#### Bloco de texto

%%

A teoria de Robert Warrington era que as plantas no seu aquário podiam fornecer oxigénio suficiente aos peixes e aos caracóis e assim eles podiam viver para sempre naquele microecossistema. As plantas forneceriam o oxigénio, os caracóis comeriam as plantas decompostas e poriam ovos e os peixes alimentar-se-iam dos ovos de caracol... Na ingénua opinião do químico britânico, o ciclo era naturalmente perfeito. O certo é que, por mais improvável que essa teoria nos possa parecer nos dias de hoje, a partir daí os aquários passaram a ser muito mais bem sucedidos e tornaram-se num motivo de interesse popular que se espalhou rapidamente. Na Exposição Universal de 1851, realizada em Londres, foram apresentados aquários ornamentados em molduras de ferro fundido altamente trabalhadas, com uma estética muito agradável e a preços que os tornavam acessíveis a muito mais pessoas.

 

Um aquário de 1850 com Vallisneria spiralis, Egeria densa e peixes de água fria
Um aquário de 1850 com Vallisneria spiralis, Egeria densa e peixes de água fria

Dois anos depois, em 1853, a mania dos aquários explodia em Inglaterra, pela mão do naturalista Philip Henry Gosse, que instalou e escolheu as espécies do primeiro aquário público, situado em Regent's Park, no jardim zoológico de Londres, e inaugurado em Maio desse mesmo ano. Curiosamente, a «Fish House», como veio a ser conhecido o primeiro aquário público, foi construída como uma estufa. Segundo reza a história, foi também P. H. Gosse quem acabou por vulgarizar a palavra «aquário» — pois até então mais utilizados outros termos, como «viveiro aquático» ou «aquário-viveiro», por exemplo —, ao utilizá-la de forma corrente no seu livro «O Aquário: Uma Revelação das Maravilhas do Mar Profundo», publicado em 1854 e onde ele abordava sobretudo os aquários de água salgada. Mas até os tanques existentes na «Fish House» criada por ele continuavam sem utilizar sistemas de filtragem nem aquecedores, pelo menos nada que se pudesse considerar minimamente como precursor da linha dos sistemas que conhecemos hoje.

%%

#### Dados fornecidos
%%

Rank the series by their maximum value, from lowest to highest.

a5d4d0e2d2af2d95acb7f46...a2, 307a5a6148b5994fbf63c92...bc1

%%

#### Ação pedida
Responda com base no texto sobre a história dos aquários:
1. Em que ano e em que cidade se realizou a Exposição Universal mencionada?
2. Onde ficava situado o primeiro aquário público?
3. Em que ano foi publicado o livro de Philip Henry Gosse?
A listagem é um material à parte, independente do texto sobre a história dos aquários.

#### Resposta esperada
1. Em 1851, em Londres.
2. Em Regent's Park, no jardim zoológico de Londres.
3. Em 1854.